With the transformation of modern poultry farming towards a high-density and high-energy diet mode, fatty liver syndrome (FLS) has become an important metabolic disease restricting production performance. Its core pathological feature is the abnormal accumulation of triglycerides (TG) in liver cells, and the essence is the imbalance of lipid metabolism in the liver: when fat synthesis (such as the activation of the de novo fatty acid synthesis pathway) exceeds the capacities of decomposition (such as limited mitochondrial β-oxidation) and transportation (such as insufficient secretion of very low-density lipoprotein VLDL), excessive lipids are deposited in the form of lipid droplets, leading to damage to the liver cell membrane, oxidative stress, and inflammatory responses. Eventually, it results in a decrease in feed intake, a sharp decline in egg production rate, or liver rupture and bleeding. Studies have shown that for every 1% increase in the abdominal fat rate of broilers, the feed conversion ratio increases by 2.3%; there is a significant negative correlation between the incidence of fatty liver in laying hens and the duration of the peak egg production period.

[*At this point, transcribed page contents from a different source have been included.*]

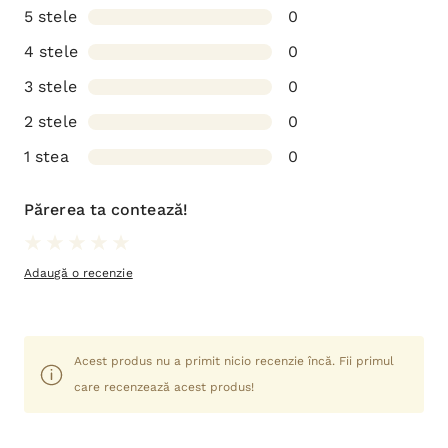
5 stele
0
4 stele
0
3 stele
0
2 stele
0
1 stea
0
Părerea ta contează!
Adaugă o recenzie
Acest produs nu a primit nicio recenzie încă. Fii primul
care recenzează acest produs!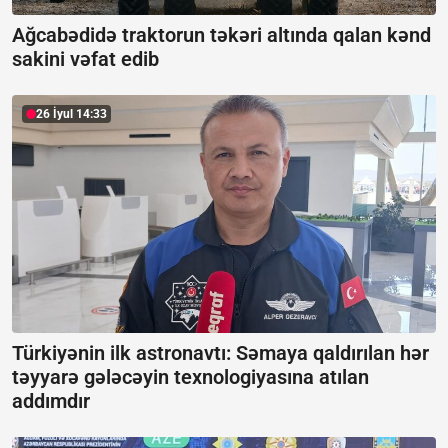
Ağcabədidə traktorun təkəri altında qalan kənd
sakini vəfat edib
26 İyul 14:33
Türkiyənin ilk astronavtı: Səmaya qaldırılan hər
təyyarə gələcəyin texnologiyasına atılan
addımdır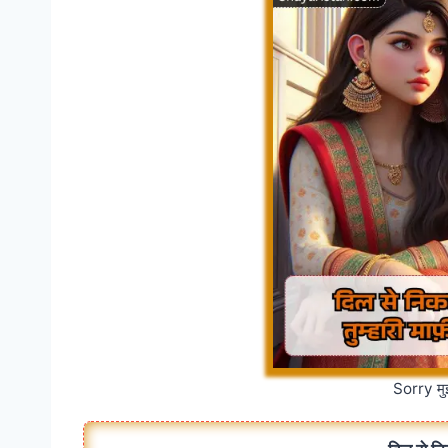
Sorry मु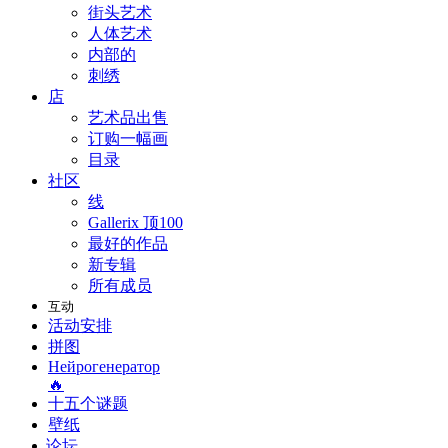
街头艺术
人体艺术
内部的
刺绣
店
艺术品出售
订购一幅画
目录
社区
线
Gallerix 顶100
最好的作品
新专辑
所有成员
互动
活动安排
拼图
Нейрогенератор
🔥
十五个谜题
壁纸
论坛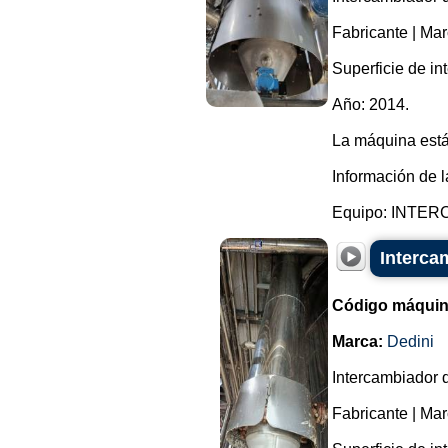
Fabricante | Ma
Superficie de in
Año: 2014.
La máquina está
Información de l
Equipo: INTER
Interca
Código máquin
Marca:
Dedini
Intercambiador d
Fabricante | Ma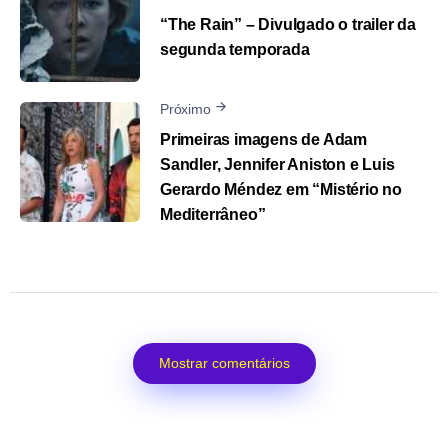
“The Rain” – Divulgado o trailer da
segunda temporada
Próximo
Primeiras imagens de Adam
Sandler, Jennifer Aniston e Luis
Gerardo Méndez em “Mistério no
Mediterrâneo”
Mostrar comentários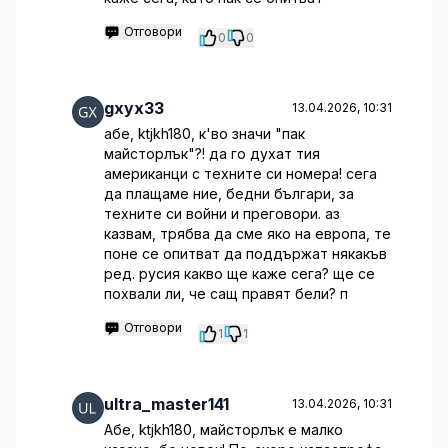
Отговори
0
0
gxyx33
13.04.2026, 10:31
абе, ktjkh180, к'во значи "пак
майсторлък"?! да го духат тия
американци с техните си номера! сега
да плащаме ние, бедни българи, за
техните си войни и преговори. аз
казвам, трябва да сме яко на европа, те
поне се опитват да поддържат някакъв
ред. русия какво ще каже сега? ще се
похвали ли, че сащ правят бели? п
Отговори
1
1
ultra_master141
13.04.2026, 10:31
Абе, ktjkh180, майсторлък е малко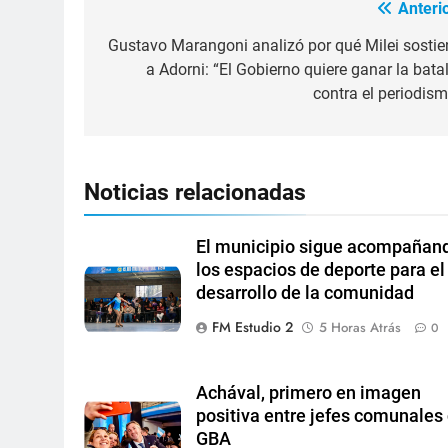
Anterio
Gustavo Marangoni analizó por qué Milei sostie
a Adorni: “El Gobierno quiere ganar la batal
contra el periodism
Noticias relacionadas
El municipio sigue acompañan
los espacios de deporte para el
desarrollo de la comunidad
FM Estudio 2
5 Horas Atrás
0
Achával, primero en imagen
positiva entre jefes comunales 
GBA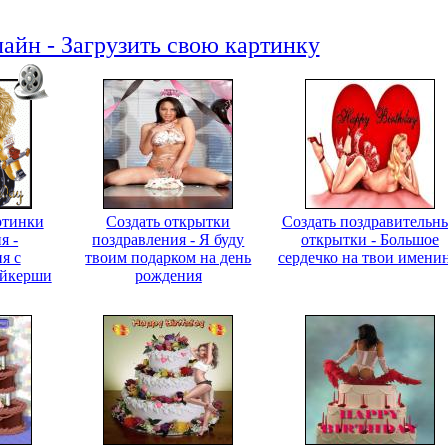
айн - Загрузить свою картинку
ртинки
Создать открытки
Создать поздравительн
я -
поздравления - Я буду
открытки - Большое
я с
твоим подарком на день
сердечко на твои имени
айкерши
рождения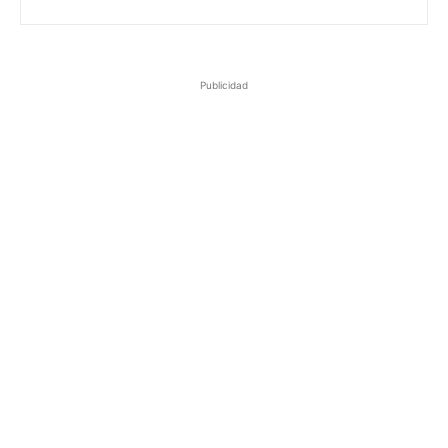
Publicidad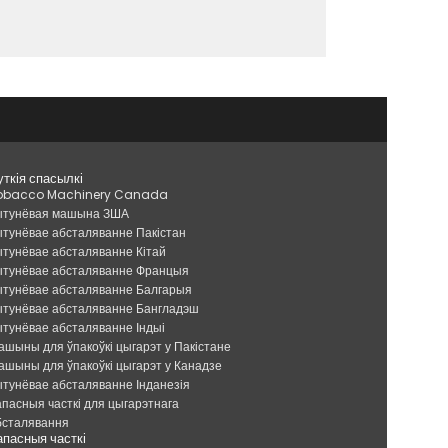
уткія спасылкі
obacco Machinery Canada
ытунёвая машына ЗША
ытунёвае абсталяванне Пакістан
ытунёвае абсталяванне Кітай
ытунёвае абсталяванне Францыя
ытунёвае абсталяванне Балгарыя
ытунёвае абсталяванне Бангладэш
ытунёвае абсталяванне Індыі
ашыны для ўпакоўкі цыгарэт у Пакістане
ашыны для ўпакоўкі цыгарэт у Канадзе
ытунёвае абсталяванне Інданезія
апасныя часткі для цыгарэтнага
бсталявання
апасныя часткі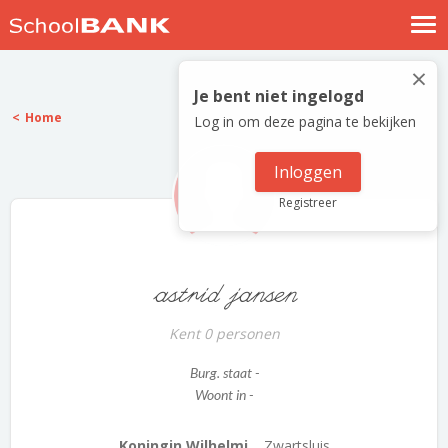
Nostalgische verhalen
×
Log in
Je bent niet ingelogd
Home
Log in om deze pagina te bekijken
Meld je gratis aan
Help
Inloggen
Registreer
astrid jansen
Kent 0 personen
Burg. staat -
Woont in -
Koningin Wilhelmi...
Zwartsluis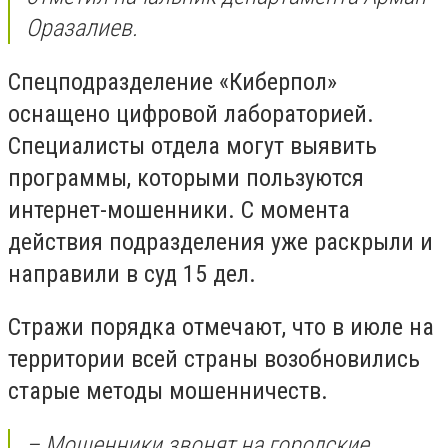
Оразалиев.
Спецподразделение «Киберпол»
оснащено цифровой лабораторией.
Специалисты отдела могут выявить
программы, которыми пользуются
интернет-мошенники. С момента
действия подразделения уже раскрыли и
направили в суд 15 дел.
Стражи порядка отмечают, что в июле на
территории всей страны возобновились
старые методы мошенничеств.
– Мошенники звонят на городские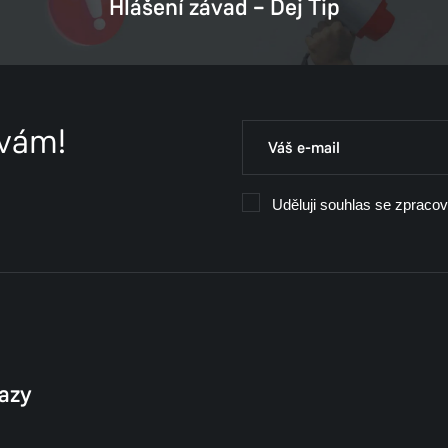
Hlášení závad – Dej Tip
 vám!
Uděluji souhlas se zpraco
kazy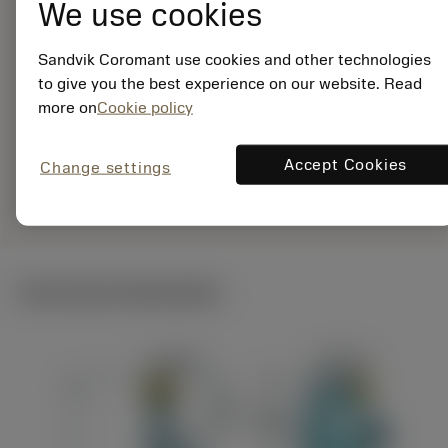
25-12XC
We use cookies
Materiaal-ID:
7960766
Sandvik Coromant use cookies and other technologies
EAN:
to give you the best experience on our website. Read
7323225520669
more on
Cookie policy
ANSI: QS-SRDCR-12-
25-12XC
Accept Cookies
Change settings
Specifieke
deployed_code
Toon 3D model
remove
add
vertegenwoordiging
shopping_cart
Voeg t
Technische illustraties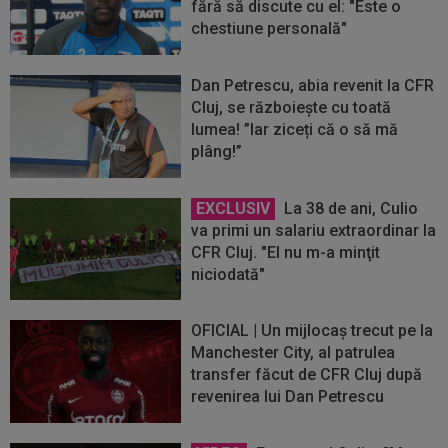
fără să discute cu el: "Este o
chestiune personală"
Dan Petrescu, abia revenit la CFR
Cluj, se războiește cu toată
lumea! ”Iar ziceți că o să mă
plâng!”
EXCLUSIV
La 38 de ani, Culio
va primi un salariu extraordinar la
CFR Cluj. "El nu m-a minţit
niciodată"
OFICIAL | Un mijlocaș trecut pe la
Manchester City, al patrulea
transfer făcut de CFR Cluj după
revenirea lui Dan Petrescu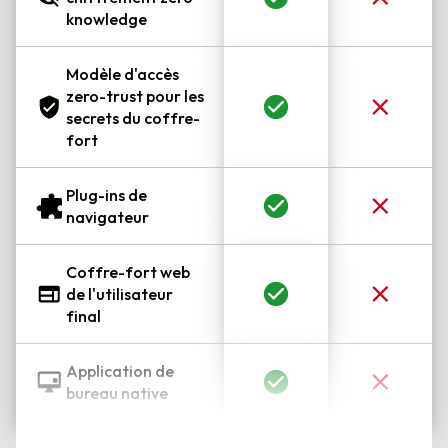
knowledge
Modèle d'accès
zero-trust pour les
secrets du coffre-
fort
Plug-ins de
navigateur
Coffre-fort web
de l'utilisateur
final
Application de
bureau native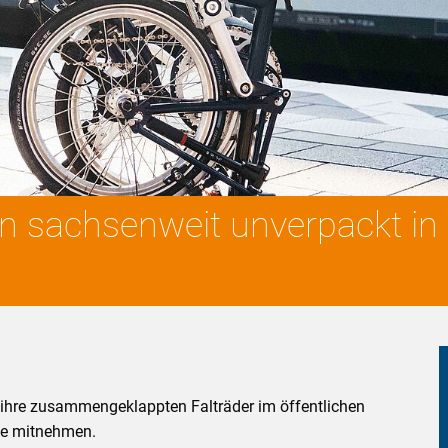
un sachsenweit unverpackt i
ihre zusammengeklappten Falträder im öffentlichen
he mitnehmen.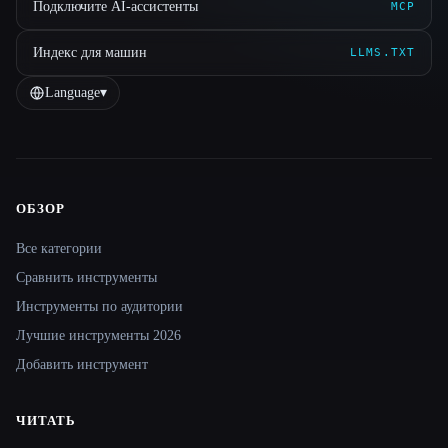
Подключите AI-ассистенты
MCP
Индекс для машин
LLMS.TXT
Language
▾
ОБЗОР
Site navigation
Все категории
Сравнить инструменты
Инструменты по аудитории
Лучшие инструменты 2026
Добавить инструмент
ЧИТАТЬ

The Core Molecular Mechanism of Bile Acids Regulating Lipid Metabolism
As an endogenous bioactive molecule synthesized by the liver, bile acids construct a lipid metabolism regulation network through the “liver-gallbladder-intestine” axis, and its functions can be summarized into three core pathways:
1.The Key Initiating Factor for Intestinal Lipid Digestion
After being secreted into the intestine with bile, bile acids (mainly composed of hyodeoxycholic acid, chenodeoxycholic acid, and cholic acid) emulsify the triglycerides in the diet into micelles with a diameter of < 200nm by virtue of their amphiphilic molecular structure (hydrophilic hydroxyl groups and hydrophobic steroid rings), increasing the surface area for the action of lipase by more than 100 times and significantly improving the efficiency of lipid digestion (in vitro experiments show that adding bile acids can increase the activity of lipase). At the same time, as a carrier, it mediates the transportation of fatty acids and fat-soluble vitamins (A/D/E/K) in intestinal epithelial cells, and completes transmembrane absorption through the apical membrane transporter ASBT and the basolateral transporter OSTα/β, ensuring the efficient utilization of nutrients.
2.The Nuclear Receptor Regulation Network for Liver Lipid Homeostasis
Bile acids reconstruct the liver metabolic pathway by activating the farnesoid X receptor (FXR) and peroxisome proliferator-activated receptor α (PPARα):
Promoting Decomposition: PPARα induces the expression of carnitine palmitoyltransferase 1 (CPT-1), accelerates the entry of fatty acids into mitochondria for β-oxidation, and at the same time inhibits the activities of key enzymes in fat synthesis, such as acetyl-CoA carboxylase (ACC) and fatty acid synthase (FAS), reducing the synthesis of TG from the source.
>Promoting Transportation: FXR activates the liver X receptor (LXR)-sterol regulatory element-binding protein 1c (SREBP-1c) pathway, promotes the assembly and secretion of VLDL, and transports the excess lipids in the liver to peripheral tissues.
>Antioxidant Stress: By regulating the gene expression of glutathione peroxidase (GSH-Px) and superoxide dismutase (SOD), it reduces oxidative damage and repairs the integrity of the liver cell membrane (electron microscopy observation shows that the swelling rate of liver cell mitochondria in the group supplemented with bile acids is reduced by 65%).
3.The Bidirectional Regulatory Effect of the Enterohepatic Axis
Bile acids in the intestine reduce the liver inflammatory response induced by lipopolysaccharide (LPS) by regulating the balance of the microbiota (such as inhibiting the proliferation of gram-negative bacteria that produce endotoxins). At the same time, secondary bile acids (such as lithocholic acid LCA) act as ligands for the G protein-coupled receptor TGR5, promoting the secretion of glucagon-like peptide-1 (GLP-1) in the intestine, indirectly enhancing the insulin sensitivity of the liver, and inhibiting gluconeogenesis and fat synthesis.
According to experimental data, the content of triglycerides (TG) in the liver of the high-fat model group increased by 150% compared with the normal group, while after adding 200 mg/kg of bile acids, the liver lipid content decreased to 120% of that in the normal group.
Recommended Dosage and Synergistic Effects
*Laying Hens: 200-300 g/t of feed can extend the peak egg production period and reduce the incidence of fatty liver. For example, when adding 300 g/t of bile acids and reducing 4 kg/t of oil, the egg production rate of laying hens increases by 4-8%, and the eggshell quality is significantly improved.
*Broilers: 300-400 g/t of feed can reduce the feed conversion ratio by 6-10% and at the same time reduce the fat dosage by 16-31%.